SiteCrafting Blah Blah Blog
Dec. 11, 2006 at 4:36pm
Names 1, IDs 0

I never enjoy finding quirks in something so seemingly simple when I'm coding but it certainly happens. The following is a tale of how I ran into trouble with a couple attributes that should be worlds apart.
While working on a pretty spiffy site with all sorts of clutter saving JavaScript hiding/showing I ran up against a problem. On some pages these features were working just fine while on others they wouldn't do a thing -- not even throw up an error. I searched for a while without finding the culprit but eventually had a "well, just try it" moment that fixed things right up.
The difference I found between pages was some anchor links. What was so special about these anchor links?

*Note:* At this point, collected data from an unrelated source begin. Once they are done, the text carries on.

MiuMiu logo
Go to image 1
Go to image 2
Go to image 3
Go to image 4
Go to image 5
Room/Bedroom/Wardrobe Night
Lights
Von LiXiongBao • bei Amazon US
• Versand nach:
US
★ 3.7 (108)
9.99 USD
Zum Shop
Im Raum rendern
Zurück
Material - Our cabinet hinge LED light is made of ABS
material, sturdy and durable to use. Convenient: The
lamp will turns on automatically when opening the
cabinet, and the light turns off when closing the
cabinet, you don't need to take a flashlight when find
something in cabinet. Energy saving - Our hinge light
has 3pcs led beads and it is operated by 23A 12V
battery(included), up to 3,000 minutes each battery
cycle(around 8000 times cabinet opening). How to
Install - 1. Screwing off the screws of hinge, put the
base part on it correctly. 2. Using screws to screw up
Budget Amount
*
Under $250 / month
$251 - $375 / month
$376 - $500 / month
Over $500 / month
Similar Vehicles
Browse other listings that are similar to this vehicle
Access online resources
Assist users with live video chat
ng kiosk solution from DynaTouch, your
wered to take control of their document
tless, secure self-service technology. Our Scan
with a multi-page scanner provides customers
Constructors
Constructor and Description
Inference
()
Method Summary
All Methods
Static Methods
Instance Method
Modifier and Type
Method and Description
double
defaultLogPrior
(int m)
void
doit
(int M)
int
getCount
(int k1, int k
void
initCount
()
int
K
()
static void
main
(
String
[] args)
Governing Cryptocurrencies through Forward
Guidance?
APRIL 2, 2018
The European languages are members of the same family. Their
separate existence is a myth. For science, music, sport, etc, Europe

See for yourself:
...
<a name="someSection"></a>
<table id="someSection">
...
IE6, your browser friend and mine, was trying to hide/show the anchor with the name "someSection" rather than the table with an ID of "someSection". Since the anchor's pretty much invisible to begin with you can see how hard this would be to troubleshoot.
A more common place you might run into this is when using forms. Since it's still common practice to give form elements names, this sort of hybrid old versus new DOM-compatibility fuzziness might pop up.
Have a look at a quick example I whipped up in a newer browser then in IE6. May this save you billable time in the future when running into this yourself.
Posted in Coding Techniques, Javascript by Kevin Freitas
Comments (1)
hahah great. it seems to be a good argument for naming/id'ing everything completely unique.
A guy walks into a doctor's office. He raises his arm and swings it at the elbow and says "doc, my arm hurts whenever i do this."
The doctor responds "then don't do that."
i see that as a good argument too... geez.